As for the album itself, in comparison to 2010’s Thank Me Later, Take Care takes a much more downbeat and almost R&B approach to rap, crafting hits that R. Kelly might have been pumping out in ’91. Much like its cover, Take Care is a sad album among many things, speaking to the inner hormonal child in all of us. Some of the problems that Drake speaks about come off as juvenile, but his clever wordplay and seductive voice hide the fact that it’s so damn whiny.
Lyrically, the album rambles on and seems to have literally no direction whatsoever, which is a shame considering how well crafted Thank Me Later was. Take Care is really just a well-crafted mixtape more than anything, the instrumentals sounding amateurish, and Drake himself sounding like he’s about to kill himself. At 18 tracks, Take Care seems like more of a chore than an experience. By the end of the first half I began to fall asleep, despite doing a lot of other things at the same time. I was hoping that some divine miracle may occur, and the second half would be the album I was expecting. But, alas, this was not the case. It turned out to be simply a larger compilation of more tales of submission and heartache.
Another thing I want to bring up is Drake’s borderline obsession with Nicki Minaj. He’s obviously crazy for her, and it’s starting to become a little childish. On the album’s second single, Make Me Proud, Drake basically raps more about how much he loves Nicki and how proud of her he is. After hearing an inspired performance of it on SNL, I simply just had to skip the track because I was sick of it after only hearing it once.

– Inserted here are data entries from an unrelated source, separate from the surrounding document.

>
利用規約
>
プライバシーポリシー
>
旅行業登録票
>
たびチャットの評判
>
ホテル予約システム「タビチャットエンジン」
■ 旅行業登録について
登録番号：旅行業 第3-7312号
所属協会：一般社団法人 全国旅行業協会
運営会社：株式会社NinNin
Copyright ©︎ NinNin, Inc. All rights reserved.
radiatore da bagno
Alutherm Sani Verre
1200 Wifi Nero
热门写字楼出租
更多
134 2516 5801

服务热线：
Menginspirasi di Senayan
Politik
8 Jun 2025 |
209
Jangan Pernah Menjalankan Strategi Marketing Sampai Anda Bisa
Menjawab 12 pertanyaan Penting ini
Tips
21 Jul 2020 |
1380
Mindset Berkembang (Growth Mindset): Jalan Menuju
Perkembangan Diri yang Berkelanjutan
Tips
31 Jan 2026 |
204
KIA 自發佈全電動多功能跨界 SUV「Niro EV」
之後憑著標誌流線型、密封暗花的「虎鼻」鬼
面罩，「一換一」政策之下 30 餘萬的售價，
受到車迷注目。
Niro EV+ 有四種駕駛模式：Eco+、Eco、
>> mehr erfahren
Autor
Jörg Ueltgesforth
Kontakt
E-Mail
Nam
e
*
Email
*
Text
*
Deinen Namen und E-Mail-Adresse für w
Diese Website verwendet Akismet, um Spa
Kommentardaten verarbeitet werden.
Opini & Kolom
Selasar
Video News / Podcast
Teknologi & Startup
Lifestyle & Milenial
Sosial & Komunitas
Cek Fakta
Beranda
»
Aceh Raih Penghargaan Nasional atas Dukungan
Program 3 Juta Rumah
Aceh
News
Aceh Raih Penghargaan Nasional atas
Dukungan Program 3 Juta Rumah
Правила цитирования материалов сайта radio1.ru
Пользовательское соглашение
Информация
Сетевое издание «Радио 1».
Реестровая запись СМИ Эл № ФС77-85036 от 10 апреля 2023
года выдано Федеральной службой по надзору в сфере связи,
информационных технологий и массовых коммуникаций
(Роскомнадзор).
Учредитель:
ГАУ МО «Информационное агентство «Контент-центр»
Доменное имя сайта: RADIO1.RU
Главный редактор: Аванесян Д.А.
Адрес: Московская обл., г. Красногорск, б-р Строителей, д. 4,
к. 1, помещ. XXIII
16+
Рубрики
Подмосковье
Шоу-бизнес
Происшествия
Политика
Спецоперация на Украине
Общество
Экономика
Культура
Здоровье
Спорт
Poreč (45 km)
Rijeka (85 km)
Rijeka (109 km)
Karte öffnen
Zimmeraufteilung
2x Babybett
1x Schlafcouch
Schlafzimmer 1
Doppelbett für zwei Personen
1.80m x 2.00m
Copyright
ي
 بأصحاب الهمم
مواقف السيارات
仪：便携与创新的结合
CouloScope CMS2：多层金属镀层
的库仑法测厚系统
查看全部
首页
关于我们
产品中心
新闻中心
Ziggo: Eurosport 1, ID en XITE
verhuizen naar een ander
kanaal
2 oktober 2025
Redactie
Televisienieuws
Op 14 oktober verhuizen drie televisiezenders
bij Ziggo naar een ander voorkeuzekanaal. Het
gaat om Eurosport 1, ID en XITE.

Take Care is an example of an artist who, in my opinion, doesn’t know where to go from here. As talented as Drake may be, the repetitive nature of his ways may at some point be the reason for his downfall as opposed to the reason for his rise to the top. There is some obvious attempts at creating a new sound, and they fail. Miserably. Maybe I’m just an asswipe and I’m completely missing the point of it, but at this point, I’m tired of listening to pseudo-intellectual radio rap that attempts to make me think, I just want to hear something worth listening to twice. Take Care will be released on November 15th.